*** Begin section ***
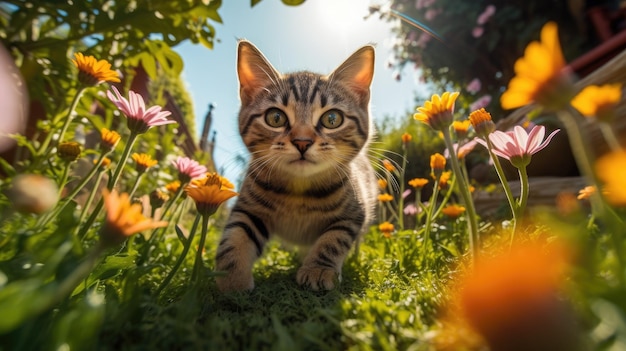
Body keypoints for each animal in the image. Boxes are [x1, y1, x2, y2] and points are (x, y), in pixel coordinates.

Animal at [216, 41, 376, 292]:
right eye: (275, 118)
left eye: (332, 119)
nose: (302, 141)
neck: (298, 193)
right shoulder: (249, 208)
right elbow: (235, 237)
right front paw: (232, 278)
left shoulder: (354, 213)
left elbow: (333, 239)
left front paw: (318, 269)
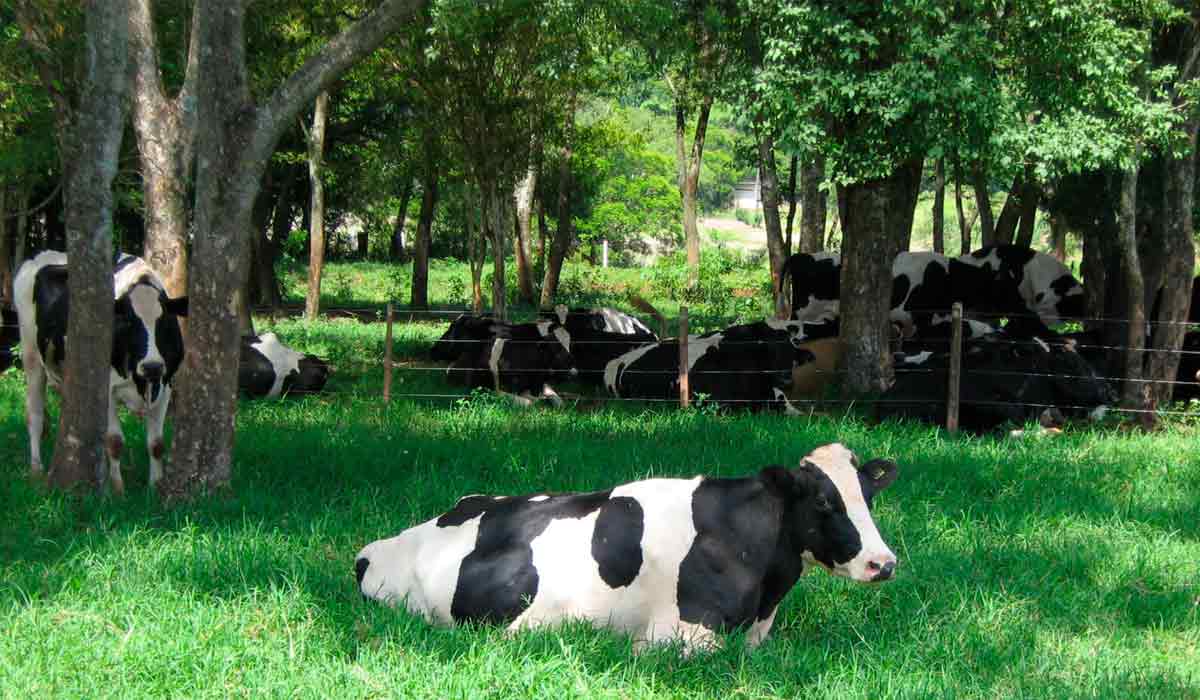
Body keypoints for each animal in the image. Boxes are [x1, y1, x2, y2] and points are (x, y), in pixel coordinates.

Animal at [14, 251, 187, 495]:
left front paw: (155, 484)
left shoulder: (165, 385)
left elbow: (156, 444)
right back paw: (36, 469)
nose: (152, 366)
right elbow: (114, 441)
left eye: (164, 322)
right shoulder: (107, 389)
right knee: (35, 414)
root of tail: (41, 255)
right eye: (128, 321)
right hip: (30, 354)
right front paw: (117, 488)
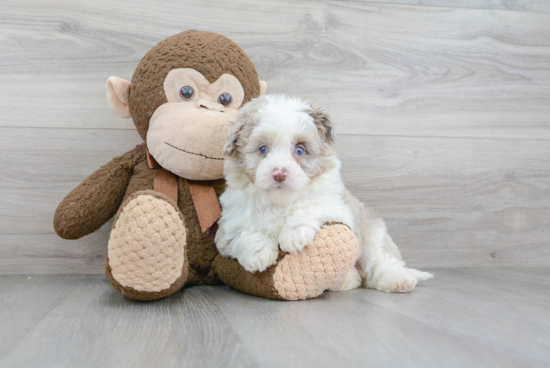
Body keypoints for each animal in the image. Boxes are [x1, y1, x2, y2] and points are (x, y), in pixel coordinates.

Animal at [216, 95, 436, 294]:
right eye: (262, 149)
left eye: (300, 150)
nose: (279, 173)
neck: (280, 201)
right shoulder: (227, 228)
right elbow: (242, 234)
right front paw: (258, 253)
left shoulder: (338, 207)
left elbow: (312, 207)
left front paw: (294, 234)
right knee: (359, 277)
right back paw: (345, 281)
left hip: (372, 236)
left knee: (380, 262)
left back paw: (399, 280)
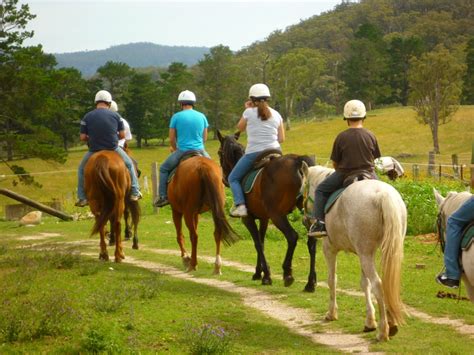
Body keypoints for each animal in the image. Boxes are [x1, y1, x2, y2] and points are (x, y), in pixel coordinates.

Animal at [217, 131, 312, 286]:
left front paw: (266, 275)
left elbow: (257, 244)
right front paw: (258, 272)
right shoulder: (264, 219)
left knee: (292, 237)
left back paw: (288, 273)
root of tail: (297, 161)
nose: (224, 179)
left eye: (219, 152)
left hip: (277, 215)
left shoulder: (248, 219)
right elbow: (261, 242)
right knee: (312, 241)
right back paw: (310, 283)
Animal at [306, 167, 406, 342]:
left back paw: (383, 331)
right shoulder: (363, 253)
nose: (306, 220)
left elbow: (332, 280)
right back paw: (391, 323)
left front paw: (331, 313)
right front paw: (369, 321)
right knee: (388, 283)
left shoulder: (329, 249)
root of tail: (382, 194)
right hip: (381, 252)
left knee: (378, 284)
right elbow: (364, 283)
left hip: (365, 254)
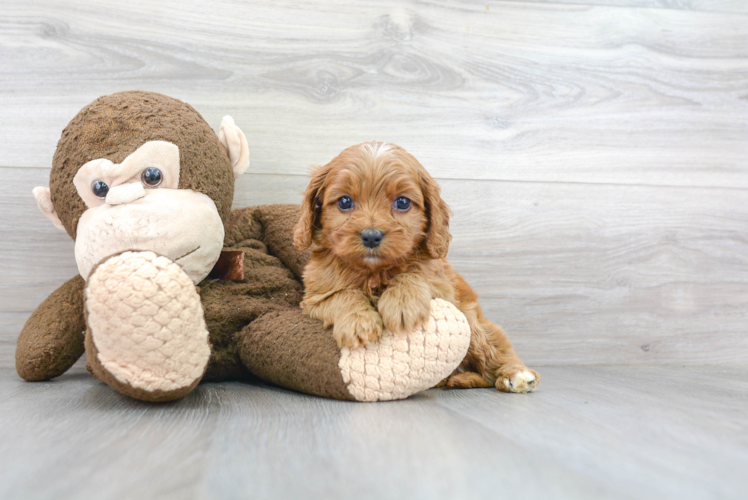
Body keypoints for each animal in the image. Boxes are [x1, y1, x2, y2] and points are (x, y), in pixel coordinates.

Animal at [292, 143, 536, 392]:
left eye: (402, 202)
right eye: (344, 202)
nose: (371, 236)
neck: (374, 272)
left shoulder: (443, 287)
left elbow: (413, 274)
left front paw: (402, 304)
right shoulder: (315, 297)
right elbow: (342, 295)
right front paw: (358, 323)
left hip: (472, 321)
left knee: (492, 354)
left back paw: (517, 375)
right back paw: (455, 380)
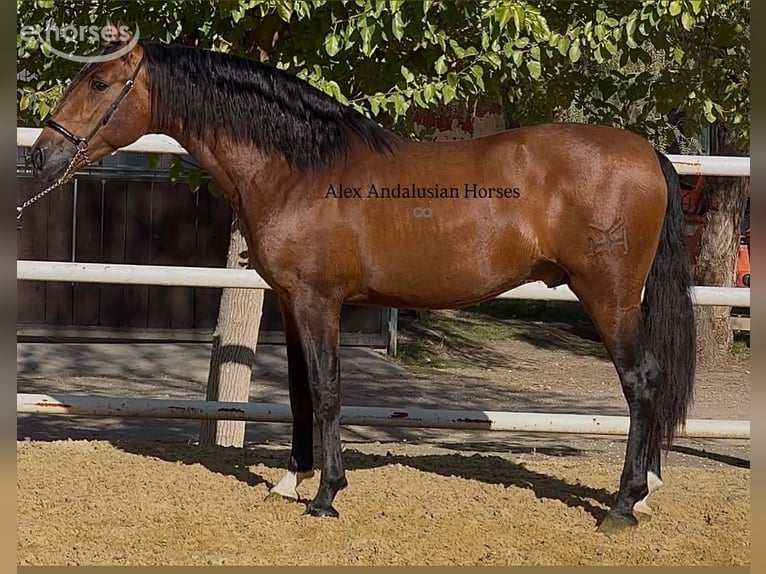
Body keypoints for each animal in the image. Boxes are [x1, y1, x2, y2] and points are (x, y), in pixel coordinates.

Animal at [28, 33, 695, 534]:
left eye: (97, 84)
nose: (41, 156)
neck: (299, 169)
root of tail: (647, 152)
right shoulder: (291, 304)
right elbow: (299, 392)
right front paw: (290, 480)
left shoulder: (320, 304)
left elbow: (327, 392)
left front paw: (327, 495)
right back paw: (643, 491)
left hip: (608, 297)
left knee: (642, 384)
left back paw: (623, 505)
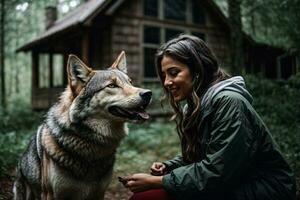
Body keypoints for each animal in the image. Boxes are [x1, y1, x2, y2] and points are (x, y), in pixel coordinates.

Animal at [12, 52, 151, 200]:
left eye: (130, 82)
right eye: (112, 85)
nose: (148, 93)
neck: (89, 144)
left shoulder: (99, 193)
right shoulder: (51, 195)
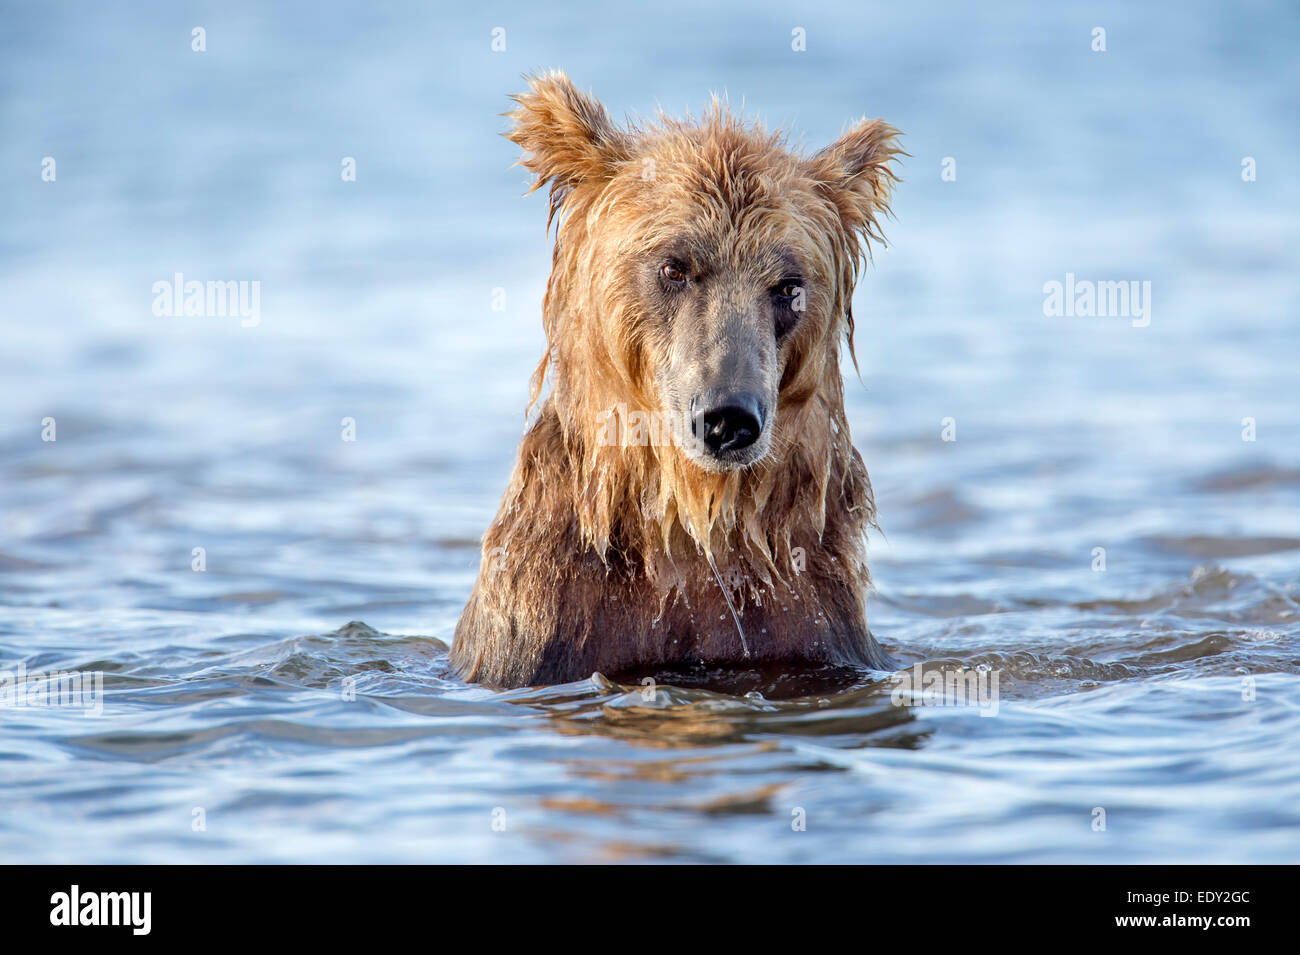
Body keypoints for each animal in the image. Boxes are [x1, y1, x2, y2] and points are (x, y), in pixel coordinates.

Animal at [454, 72, 904, 686]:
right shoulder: (546, 622)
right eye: (674, 267)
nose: (728, 418)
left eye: (788, 286)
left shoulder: (809, 620)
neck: (689, 526)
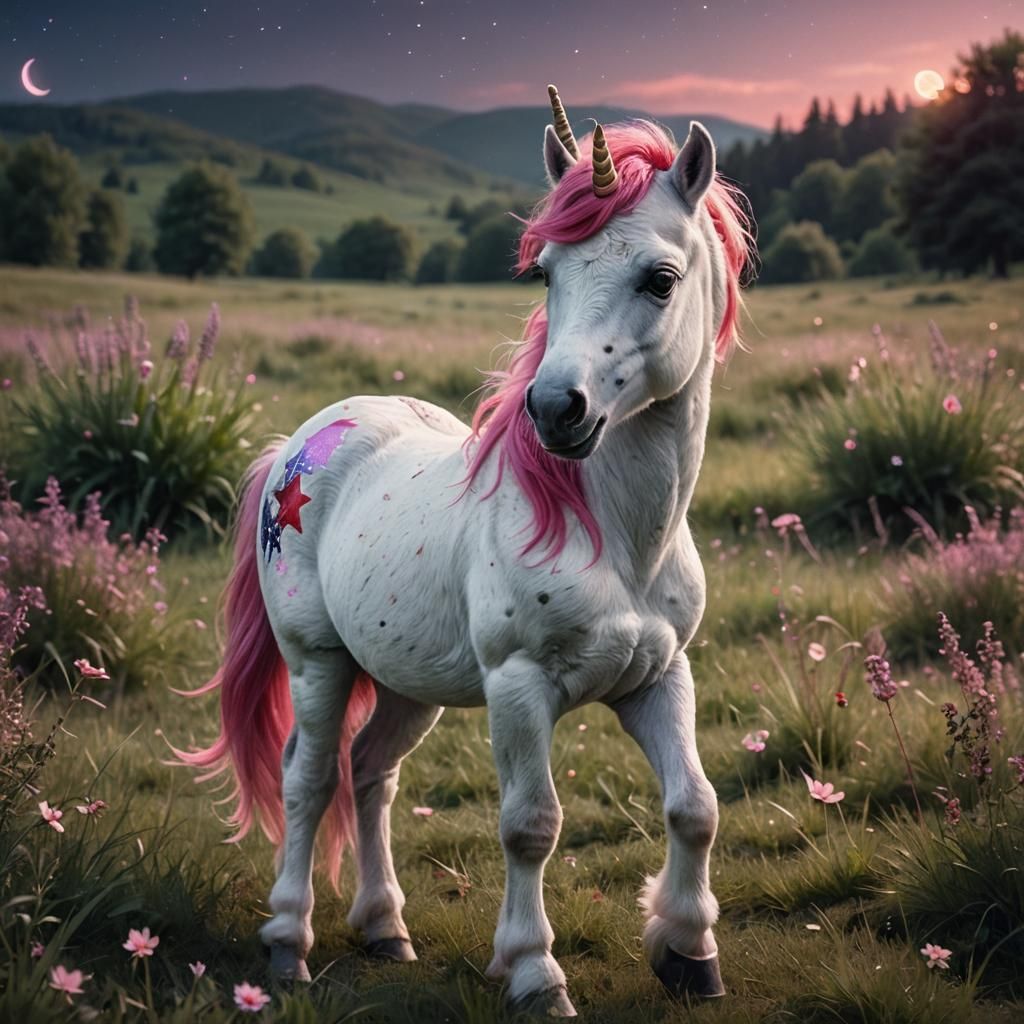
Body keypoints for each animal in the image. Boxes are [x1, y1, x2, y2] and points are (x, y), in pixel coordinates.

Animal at [176, 87, 752, 1017]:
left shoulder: (660, 677)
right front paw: (533, 972)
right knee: (309, 779)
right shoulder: (520, 687)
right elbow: (530, 825)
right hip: (320, 661)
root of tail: (300, 444)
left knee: (369, 774)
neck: (616, 538)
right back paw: (288, 942)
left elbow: (694, 806)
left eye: (660, 279)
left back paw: (384, 928)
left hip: (409, 684)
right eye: (546, 271)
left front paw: (689, 953)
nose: (555, 409)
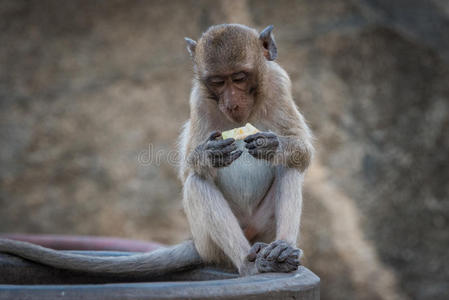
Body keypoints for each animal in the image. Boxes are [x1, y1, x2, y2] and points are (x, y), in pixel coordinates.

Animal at [0, 23, 312, 276]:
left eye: (239, 77)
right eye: (217, 82)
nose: (232, 103)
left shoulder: (279, 83)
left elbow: (302, 152)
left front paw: (271, 145)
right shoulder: (198, 99)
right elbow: (189, 171)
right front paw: (209, 155)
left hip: (262, 229)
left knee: (289, 168)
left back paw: (281, 251)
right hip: (210, 244)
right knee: (197, 183)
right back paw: (252, 266)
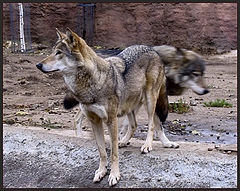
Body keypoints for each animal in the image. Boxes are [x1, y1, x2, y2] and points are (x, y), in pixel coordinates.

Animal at [36, 28, 178, 187]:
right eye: (52, 51)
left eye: (59, 53)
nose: (38, 65)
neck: (91, 83)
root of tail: (152, 49)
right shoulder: (94, 121)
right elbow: (102, 151)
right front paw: (101, 171)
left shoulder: (111, 120)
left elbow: (113, 153)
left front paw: (114, 175)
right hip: (130, 105)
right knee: (136, 124)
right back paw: (131, 142)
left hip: (149, 100)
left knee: (152, 124)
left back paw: (149, 145)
*** End section ***
- [WHAT IS REQUIRED] Going down the listing above, begin printing at the line with "neck: (298, 193)" and finish with the line with "left front paw: (318, 269)", exactly as they appear.

- [WRITTEN RESPONSE]
neck: (298, 193)
right shoulder: (249, 208)
right elbow: (235, 237)
right front paw: (232, 278)
left shoulder: (354, 213)
left elbow: (333, 239)
left front paw: (318, 269)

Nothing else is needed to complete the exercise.